A key component that Jeannie wanted was a merry-go-round that could accommodate her wheelchair, one that loads at ground level. There is also a “liberty swing” that the entire wheelchair fits on, the first of its kind in Mississippi and only the 16th in the country. In the play fort, ramps are wide enough for two children in wheelchairs to pass each other going opposite directions.

The play surface is a composite that is soft yet sturdy enough for those with wheelchairs or walkers. There will also be a “parachute shade” to keep the equipment from getting too hot in the summer.

In February, work began on the playground, with over 2,000 volunteers braving a very rainy season to work on the project. Local restaurants pitched in on volunteer days, and some churches had early services at the park on Sunday mornings before build days.

Marveling at the number of volunteers, Jason Null said “we’ve got a great community around here.”

An official dedication has not been set as of press time, as they are waiting for the arrival of one last major element — a slide that does not generate static, so children with cochlear implants can use it.

Only a few places around the world make those slides, and this one has been delayed in shipment from Germany.

Jason Null said he can’t explain how excited his family is, and for the ability of all children “to play together.”

After the playground is finished, they hope to have regular fundraising events for maintenance and upkeep, because “we’re in Mississippi” and the weather will require it.

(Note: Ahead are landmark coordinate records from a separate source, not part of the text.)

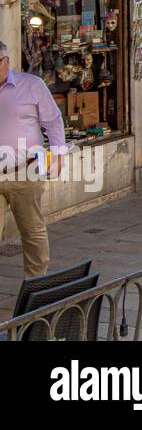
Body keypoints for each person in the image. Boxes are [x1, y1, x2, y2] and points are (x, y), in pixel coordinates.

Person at [0, 38, 66, 278]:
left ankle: (35, 286)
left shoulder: (32, 85)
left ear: (6, 61)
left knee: (32, 231)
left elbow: (53, 121)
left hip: (25, 170)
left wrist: (58, 155)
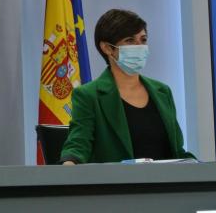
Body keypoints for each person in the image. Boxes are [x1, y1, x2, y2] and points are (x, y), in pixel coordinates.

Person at [60, 9, 195, 164]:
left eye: (143, 40)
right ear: (107, 48)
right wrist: (69, 165)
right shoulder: (89, 95)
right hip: (117, 186)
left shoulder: (162, 91)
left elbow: (177, 151)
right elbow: (78, 145)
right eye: (130, 41)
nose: (139, 47)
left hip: (165, 185)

The goal was to have the playground ready so that five years after being shut out of a school activity, Jeannie could have her 15th birthday party at Jeannie’s Place at Planet Playground.

Jason Null said without the efforts of William and Jake, he doesn’t think the project “would have happened any time soon.”

William will head off to Mississippi State this fall, while Jake will attend the University of Georgia.